##### DATASET RECORDS #####

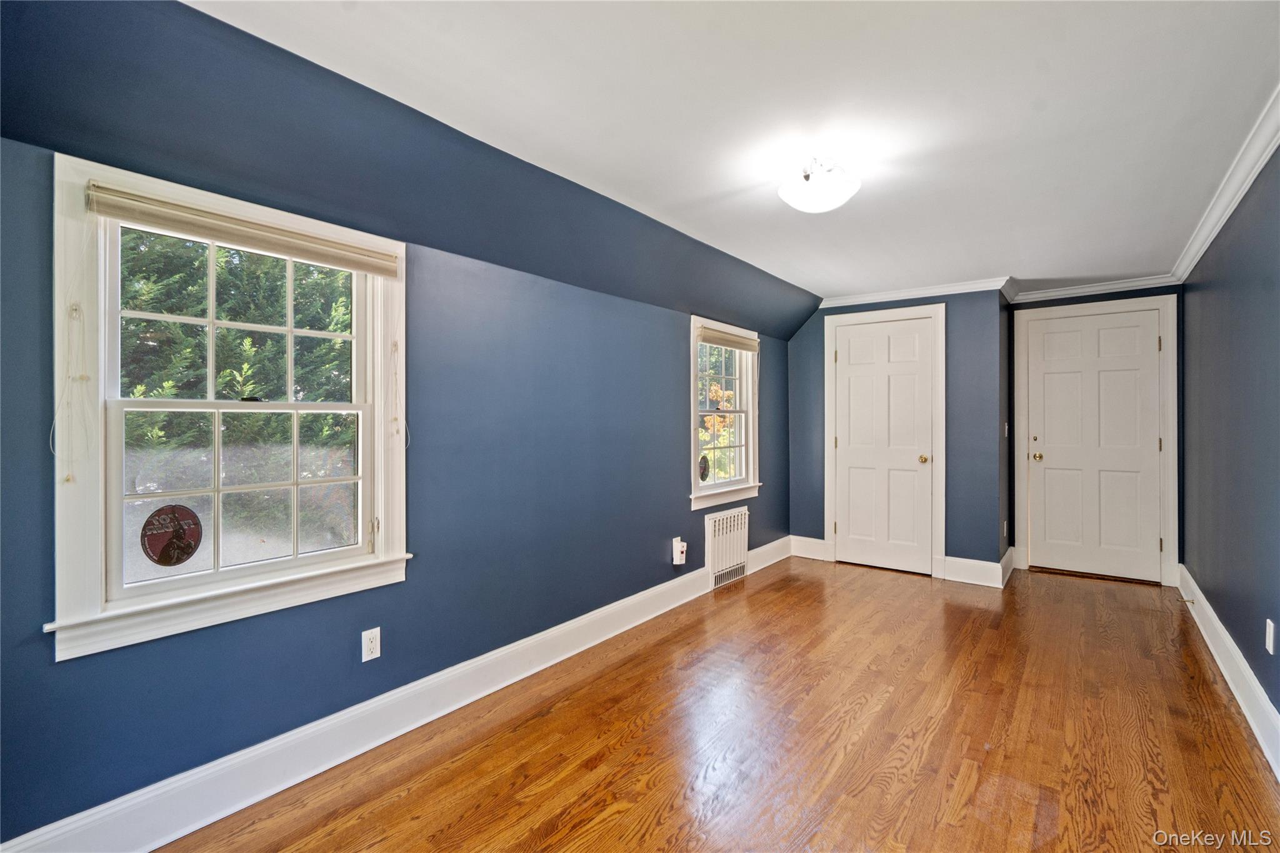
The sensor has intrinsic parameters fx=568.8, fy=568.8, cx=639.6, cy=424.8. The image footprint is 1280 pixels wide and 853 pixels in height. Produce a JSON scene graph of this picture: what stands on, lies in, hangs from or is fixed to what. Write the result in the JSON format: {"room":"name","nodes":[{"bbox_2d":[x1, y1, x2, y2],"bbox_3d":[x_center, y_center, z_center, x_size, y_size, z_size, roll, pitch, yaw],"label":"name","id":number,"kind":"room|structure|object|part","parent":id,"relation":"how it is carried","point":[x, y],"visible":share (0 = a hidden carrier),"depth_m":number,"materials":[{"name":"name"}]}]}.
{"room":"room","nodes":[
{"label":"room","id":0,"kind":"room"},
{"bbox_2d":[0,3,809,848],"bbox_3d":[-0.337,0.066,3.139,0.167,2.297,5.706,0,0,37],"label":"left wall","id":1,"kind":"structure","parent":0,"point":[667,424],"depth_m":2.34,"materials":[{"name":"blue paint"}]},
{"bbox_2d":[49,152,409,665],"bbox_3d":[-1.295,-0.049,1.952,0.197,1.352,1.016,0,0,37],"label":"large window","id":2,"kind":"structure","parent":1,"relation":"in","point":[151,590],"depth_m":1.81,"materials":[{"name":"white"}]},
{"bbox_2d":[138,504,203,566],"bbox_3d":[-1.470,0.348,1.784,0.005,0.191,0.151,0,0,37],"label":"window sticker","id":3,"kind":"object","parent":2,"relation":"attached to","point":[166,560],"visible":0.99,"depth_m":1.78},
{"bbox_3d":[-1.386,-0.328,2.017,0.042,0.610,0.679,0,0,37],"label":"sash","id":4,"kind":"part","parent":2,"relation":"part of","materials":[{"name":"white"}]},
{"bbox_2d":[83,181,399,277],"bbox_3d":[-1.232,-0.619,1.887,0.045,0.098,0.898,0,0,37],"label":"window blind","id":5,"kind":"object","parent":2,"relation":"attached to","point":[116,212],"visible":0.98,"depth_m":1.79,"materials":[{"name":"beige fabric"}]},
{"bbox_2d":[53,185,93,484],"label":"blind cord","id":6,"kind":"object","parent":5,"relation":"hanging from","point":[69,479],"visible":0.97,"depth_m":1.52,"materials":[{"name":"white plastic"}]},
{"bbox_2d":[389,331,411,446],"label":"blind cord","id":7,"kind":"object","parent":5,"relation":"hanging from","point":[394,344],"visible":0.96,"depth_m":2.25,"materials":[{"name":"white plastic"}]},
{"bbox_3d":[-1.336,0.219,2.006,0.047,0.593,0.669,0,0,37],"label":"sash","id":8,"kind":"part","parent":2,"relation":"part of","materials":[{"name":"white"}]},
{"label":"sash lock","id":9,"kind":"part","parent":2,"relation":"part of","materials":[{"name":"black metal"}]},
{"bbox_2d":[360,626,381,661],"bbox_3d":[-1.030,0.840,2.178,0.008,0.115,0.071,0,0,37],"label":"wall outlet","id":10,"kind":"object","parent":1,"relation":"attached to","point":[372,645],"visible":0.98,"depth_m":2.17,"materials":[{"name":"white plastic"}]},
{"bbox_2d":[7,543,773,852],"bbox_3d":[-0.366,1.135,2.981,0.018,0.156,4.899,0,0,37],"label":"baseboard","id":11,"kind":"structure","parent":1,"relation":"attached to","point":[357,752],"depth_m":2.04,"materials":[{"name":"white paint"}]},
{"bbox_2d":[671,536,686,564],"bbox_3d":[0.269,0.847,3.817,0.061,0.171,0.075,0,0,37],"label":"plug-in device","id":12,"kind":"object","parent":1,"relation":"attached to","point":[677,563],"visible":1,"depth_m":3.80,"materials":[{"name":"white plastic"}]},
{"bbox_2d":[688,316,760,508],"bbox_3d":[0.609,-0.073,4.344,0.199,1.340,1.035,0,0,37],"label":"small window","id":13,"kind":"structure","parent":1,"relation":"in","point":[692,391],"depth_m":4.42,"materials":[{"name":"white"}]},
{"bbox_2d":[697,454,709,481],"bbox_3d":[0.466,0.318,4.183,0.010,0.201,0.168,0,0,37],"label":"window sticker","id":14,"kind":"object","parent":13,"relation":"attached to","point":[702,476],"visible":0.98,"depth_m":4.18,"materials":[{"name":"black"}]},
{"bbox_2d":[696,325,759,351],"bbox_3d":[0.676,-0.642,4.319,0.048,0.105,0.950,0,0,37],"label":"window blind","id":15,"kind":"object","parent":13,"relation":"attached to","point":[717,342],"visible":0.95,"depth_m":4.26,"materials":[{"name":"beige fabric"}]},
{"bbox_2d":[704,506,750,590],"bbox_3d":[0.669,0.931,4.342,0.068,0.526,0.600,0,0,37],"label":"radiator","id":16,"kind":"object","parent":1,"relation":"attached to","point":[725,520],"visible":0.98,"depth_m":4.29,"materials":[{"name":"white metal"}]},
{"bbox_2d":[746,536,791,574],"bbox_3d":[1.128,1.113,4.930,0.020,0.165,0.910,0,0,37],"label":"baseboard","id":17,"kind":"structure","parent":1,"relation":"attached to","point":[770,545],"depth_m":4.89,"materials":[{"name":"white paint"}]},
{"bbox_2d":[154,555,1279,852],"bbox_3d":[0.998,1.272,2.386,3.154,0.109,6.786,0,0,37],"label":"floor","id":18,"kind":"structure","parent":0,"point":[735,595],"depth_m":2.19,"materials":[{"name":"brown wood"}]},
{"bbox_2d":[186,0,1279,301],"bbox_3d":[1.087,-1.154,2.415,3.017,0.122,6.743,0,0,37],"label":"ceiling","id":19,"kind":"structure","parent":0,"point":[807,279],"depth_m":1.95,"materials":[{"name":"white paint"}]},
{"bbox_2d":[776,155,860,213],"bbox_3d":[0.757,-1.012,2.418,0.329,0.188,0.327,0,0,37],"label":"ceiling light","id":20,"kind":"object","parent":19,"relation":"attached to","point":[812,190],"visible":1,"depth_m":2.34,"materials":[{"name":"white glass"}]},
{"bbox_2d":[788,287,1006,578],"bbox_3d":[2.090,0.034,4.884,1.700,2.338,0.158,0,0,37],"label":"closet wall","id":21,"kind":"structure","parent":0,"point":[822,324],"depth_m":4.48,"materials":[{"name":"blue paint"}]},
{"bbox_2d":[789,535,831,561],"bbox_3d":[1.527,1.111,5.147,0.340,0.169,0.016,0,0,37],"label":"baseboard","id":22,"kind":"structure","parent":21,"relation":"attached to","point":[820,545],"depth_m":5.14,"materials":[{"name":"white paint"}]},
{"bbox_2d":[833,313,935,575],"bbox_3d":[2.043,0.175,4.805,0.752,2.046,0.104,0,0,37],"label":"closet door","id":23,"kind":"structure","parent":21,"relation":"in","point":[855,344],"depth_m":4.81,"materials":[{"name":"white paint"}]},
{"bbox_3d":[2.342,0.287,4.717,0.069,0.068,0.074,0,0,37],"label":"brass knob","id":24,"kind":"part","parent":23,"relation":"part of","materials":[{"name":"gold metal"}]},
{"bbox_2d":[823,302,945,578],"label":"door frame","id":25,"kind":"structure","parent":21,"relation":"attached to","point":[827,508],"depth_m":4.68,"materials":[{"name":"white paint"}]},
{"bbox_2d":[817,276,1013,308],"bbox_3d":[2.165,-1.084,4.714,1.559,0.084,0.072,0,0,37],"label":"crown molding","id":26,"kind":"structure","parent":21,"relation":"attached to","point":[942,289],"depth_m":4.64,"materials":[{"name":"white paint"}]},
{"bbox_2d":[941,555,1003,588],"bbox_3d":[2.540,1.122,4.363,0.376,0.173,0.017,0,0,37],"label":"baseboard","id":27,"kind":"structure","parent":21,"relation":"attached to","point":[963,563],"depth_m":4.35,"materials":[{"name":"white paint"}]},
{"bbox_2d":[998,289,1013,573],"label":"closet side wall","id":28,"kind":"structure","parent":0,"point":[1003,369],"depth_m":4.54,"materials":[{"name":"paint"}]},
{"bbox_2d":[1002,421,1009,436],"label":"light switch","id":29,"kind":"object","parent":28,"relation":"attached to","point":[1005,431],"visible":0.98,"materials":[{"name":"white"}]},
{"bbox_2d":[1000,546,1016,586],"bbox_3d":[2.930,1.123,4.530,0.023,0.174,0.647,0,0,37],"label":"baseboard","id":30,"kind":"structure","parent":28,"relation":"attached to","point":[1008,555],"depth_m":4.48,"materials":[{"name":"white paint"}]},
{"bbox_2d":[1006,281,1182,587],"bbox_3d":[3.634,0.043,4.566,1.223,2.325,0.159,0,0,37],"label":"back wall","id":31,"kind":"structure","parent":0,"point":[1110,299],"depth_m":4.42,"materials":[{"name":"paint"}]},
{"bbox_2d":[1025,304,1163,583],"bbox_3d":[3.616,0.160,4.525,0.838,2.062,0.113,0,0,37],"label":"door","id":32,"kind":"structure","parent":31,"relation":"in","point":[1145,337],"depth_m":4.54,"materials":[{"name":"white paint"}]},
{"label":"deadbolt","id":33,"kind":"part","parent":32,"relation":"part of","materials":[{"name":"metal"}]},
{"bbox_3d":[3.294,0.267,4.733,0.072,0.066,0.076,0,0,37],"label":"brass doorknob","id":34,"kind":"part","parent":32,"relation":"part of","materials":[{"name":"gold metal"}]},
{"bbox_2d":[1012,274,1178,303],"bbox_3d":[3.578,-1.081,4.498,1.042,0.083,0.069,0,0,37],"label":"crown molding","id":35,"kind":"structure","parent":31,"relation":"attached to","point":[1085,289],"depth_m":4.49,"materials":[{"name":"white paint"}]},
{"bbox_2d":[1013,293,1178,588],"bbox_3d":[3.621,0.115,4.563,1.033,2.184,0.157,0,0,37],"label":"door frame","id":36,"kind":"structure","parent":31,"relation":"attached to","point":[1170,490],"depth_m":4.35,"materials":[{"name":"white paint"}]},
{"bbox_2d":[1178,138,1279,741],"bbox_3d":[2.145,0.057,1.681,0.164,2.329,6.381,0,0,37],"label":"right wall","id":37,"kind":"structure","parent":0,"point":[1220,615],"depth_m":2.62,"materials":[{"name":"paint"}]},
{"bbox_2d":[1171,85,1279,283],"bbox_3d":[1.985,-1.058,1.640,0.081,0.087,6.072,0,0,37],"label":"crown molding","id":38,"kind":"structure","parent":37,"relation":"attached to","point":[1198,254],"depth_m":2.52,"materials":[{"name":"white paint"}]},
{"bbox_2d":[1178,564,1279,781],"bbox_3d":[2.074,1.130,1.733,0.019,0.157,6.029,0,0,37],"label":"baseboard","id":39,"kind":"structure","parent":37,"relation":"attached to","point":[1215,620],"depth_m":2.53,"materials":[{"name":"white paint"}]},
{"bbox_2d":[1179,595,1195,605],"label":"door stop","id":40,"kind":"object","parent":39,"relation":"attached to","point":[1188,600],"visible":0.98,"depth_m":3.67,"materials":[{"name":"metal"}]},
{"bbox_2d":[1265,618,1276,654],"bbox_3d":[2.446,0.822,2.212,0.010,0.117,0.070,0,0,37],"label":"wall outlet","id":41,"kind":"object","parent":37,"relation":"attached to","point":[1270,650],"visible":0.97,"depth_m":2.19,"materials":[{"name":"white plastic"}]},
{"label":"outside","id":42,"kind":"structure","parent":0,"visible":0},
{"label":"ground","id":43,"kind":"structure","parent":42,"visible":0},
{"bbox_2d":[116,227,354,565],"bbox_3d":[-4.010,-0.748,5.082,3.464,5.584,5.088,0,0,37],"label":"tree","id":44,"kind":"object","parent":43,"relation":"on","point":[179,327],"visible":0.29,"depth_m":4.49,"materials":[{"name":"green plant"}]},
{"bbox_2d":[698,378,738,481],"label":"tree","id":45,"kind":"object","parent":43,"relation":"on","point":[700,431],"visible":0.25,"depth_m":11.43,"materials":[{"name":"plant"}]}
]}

#####

• WHAT TO WORK ON: Write only the number of lines above in which the word "sticker" is found.

• EXERCISE SOLUTION: 2